O governo da Nicarágua notificou oficialmente a Itália sobre a intenção de interromper as relações diplomáticas após nova investida do ministro dos Negócios Estrangeiros, Antonio Tajani, no sentido de obter a extradição de Alessio Casimirri, ex-militante das Brigate Rosse condenado na Itália e residente em Manágua há mais de quatro décadas. A informação foi confirmada em nota da Farnesina.
O nome de Alessio Casimirri voltou ao centro das atenções depois das declarações de Tajani no dia 15 de julho, durante o Forum Libertas em Madrid, quando o chefe da diplomacia italiana qualificou o governo de Daniel Ortega e Rosario Murillo por assegurar proteção a um ex-brigatista condenado. Segundo Tajani, "a Itália não tem nada em comum com governos extremistas", e Manágua estaria a oferecer abrigo a "perigosos terroristas das Brigate Rosse, como Alessio Casimirri, condenado à prisão perpétua na Itália".
Em nova manifestação pública, à margem de um evento em Jolanda di Savoia (Ferrara), o ministro-representante reiterou o pedido: "Por mais uma vez pedimos à Nicarágua que extradite Alessio Casimirri ao nosso País: é um assassino condenado a seis penas de prisão perpétua, é o assassino de Aldo Moro". Tajani classificou como "inaceitável" que um Estado garanta imunidade e cidadania a quem foi condenado por crimes gravíssimos contra o Estado italiano e cidadãos.
A nota divulgada pela Farnesina reafirma que a Itália não esquece as vítimas do terrorismo e continuará a exigir que responsáveis por delitos graves prestem contas à justiça italiana. A demanda pela extradição de Casimirri também consta em uma resolução aprovada pelo Parlamento Europeu, citada pelo ministério como parte do quadro de solicitações diplomáticas já formalizadas.

• _ENUNCIADO DA TAREFA_:
No trecho sobre a extradição de Alessio Casimirri, reescreva a parte que começa nas palavras "O governo da" e termina após "nota da Farnesina.", substituindo "Farnesina" por "chancelaria italiana".

• _DADOS EXTRAÍDOS_:
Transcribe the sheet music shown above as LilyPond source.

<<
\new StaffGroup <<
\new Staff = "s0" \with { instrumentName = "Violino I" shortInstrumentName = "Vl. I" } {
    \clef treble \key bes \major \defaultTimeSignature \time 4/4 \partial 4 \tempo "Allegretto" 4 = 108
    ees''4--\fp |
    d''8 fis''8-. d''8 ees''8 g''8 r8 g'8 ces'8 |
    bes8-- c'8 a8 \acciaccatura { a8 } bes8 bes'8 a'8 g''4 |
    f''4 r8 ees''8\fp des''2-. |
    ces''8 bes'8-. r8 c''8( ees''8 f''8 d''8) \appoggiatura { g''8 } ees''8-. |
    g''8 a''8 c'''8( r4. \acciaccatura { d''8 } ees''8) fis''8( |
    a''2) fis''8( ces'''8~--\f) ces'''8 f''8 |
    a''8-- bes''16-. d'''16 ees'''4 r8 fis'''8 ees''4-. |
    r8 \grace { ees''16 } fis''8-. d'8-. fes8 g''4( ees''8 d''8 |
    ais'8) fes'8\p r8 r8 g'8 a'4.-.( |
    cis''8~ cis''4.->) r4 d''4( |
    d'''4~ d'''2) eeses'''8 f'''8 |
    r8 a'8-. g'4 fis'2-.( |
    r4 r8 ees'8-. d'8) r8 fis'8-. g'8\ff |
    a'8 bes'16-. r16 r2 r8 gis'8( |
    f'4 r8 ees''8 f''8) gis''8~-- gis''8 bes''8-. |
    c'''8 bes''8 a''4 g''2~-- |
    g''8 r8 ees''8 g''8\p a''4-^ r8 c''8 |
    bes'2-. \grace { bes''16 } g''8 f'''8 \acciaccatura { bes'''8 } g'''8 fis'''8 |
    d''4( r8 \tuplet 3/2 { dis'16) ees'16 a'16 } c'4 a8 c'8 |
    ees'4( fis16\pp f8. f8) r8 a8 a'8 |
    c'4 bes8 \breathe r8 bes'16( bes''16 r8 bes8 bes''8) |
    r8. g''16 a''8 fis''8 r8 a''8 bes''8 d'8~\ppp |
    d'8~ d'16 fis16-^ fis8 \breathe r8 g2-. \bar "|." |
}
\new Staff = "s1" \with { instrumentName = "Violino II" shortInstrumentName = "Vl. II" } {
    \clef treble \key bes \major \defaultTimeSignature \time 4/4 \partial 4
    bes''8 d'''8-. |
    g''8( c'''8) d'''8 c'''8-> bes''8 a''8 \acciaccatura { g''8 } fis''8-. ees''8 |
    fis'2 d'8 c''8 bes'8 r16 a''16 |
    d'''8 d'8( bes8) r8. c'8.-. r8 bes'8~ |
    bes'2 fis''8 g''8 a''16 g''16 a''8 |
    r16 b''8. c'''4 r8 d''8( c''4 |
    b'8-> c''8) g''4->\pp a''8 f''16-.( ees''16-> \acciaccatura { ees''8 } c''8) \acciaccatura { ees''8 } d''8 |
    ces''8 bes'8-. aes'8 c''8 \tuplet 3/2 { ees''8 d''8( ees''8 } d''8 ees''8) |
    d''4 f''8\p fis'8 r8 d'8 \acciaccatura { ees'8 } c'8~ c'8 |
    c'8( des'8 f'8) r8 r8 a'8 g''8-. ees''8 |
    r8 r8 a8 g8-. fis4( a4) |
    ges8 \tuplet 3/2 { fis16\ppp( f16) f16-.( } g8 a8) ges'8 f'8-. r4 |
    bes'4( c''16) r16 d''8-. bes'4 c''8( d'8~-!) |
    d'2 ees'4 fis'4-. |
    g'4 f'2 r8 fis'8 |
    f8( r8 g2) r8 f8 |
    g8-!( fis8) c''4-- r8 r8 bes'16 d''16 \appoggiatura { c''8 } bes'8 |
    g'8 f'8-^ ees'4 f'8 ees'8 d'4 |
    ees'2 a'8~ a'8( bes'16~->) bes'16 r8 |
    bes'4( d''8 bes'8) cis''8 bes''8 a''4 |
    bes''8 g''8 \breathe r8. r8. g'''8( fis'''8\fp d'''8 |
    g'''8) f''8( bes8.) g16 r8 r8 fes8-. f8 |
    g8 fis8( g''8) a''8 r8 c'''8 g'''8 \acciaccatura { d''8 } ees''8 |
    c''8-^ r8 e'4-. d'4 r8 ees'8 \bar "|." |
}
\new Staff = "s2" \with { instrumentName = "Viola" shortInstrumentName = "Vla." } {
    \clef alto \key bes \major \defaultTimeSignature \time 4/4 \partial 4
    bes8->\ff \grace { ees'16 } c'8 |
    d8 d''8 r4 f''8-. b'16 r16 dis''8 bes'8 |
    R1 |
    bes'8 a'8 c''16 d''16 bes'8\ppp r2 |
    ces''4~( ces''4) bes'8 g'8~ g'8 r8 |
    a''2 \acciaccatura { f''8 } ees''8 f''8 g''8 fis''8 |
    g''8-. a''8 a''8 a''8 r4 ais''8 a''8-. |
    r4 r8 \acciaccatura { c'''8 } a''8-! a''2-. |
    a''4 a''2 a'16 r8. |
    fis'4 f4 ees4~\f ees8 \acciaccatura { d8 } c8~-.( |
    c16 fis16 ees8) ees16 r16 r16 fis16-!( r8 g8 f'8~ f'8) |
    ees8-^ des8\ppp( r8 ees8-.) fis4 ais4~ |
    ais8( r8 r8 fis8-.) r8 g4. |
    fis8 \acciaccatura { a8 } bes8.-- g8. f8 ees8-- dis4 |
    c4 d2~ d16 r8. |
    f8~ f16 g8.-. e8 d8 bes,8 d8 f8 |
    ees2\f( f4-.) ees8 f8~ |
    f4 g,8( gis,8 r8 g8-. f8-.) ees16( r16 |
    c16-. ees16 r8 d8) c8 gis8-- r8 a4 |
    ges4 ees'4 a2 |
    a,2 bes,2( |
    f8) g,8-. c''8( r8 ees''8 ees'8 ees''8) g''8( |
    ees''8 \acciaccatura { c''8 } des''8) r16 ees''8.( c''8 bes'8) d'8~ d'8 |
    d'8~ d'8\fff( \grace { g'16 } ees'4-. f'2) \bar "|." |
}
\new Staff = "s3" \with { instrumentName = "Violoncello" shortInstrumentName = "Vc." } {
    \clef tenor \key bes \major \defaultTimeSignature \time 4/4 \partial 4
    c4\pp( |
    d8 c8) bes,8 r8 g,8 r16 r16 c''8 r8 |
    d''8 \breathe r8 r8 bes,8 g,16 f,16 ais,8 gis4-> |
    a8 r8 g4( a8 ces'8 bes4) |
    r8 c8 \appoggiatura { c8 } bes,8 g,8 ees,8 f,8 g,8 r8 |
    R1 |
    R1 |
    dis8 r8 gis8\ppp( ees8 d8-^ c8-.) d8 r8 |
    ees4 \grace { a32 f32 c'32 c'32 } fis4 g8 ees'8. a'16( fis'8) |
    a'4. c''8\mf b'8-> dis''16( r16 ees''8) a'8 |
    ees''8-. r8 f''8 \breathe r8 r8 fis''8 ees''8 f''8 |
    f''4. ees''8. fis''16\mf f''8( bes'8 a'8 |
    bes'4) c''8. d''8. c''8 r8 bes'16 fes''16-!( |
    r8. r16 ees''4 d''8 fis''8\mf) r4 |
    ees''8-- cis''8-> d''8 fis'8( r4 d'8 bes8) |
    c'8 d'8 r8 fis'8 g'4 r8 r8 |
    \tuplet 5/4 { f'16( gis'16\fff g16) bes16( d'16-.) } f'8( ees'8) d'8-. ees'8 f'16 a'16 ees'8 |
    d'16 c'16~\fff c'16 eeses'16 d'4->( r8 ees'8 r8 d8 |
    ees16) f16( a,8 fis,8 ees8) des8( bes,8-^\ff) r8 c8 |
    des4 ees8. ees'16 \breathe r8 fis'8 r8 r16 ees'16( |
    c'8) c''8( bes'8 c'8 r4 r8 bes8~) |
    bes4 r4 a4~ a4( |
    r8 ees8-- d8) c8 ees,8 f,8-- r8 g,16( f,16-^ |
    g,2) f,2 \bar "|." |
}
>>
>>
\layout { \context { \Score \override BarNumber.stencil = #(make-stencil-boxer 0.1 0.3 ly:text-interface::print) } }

• _RESULTADO DO EXERCÍCIO_:
O governo da Nicarágua notificou oficialmente a Itália sobre a intenção de interromper as relações diplomáticas após nova investida do ministro dos Negócios Estrangeiros, Antonio Tajani, no sentido de obter a extradição de Alessio Casimirri, ex-militante das Brigate Rosse condenado na Itália e residente em Manágua há mais de quatro décadas. A informação foi confirmada em nota da chancelaria italiana.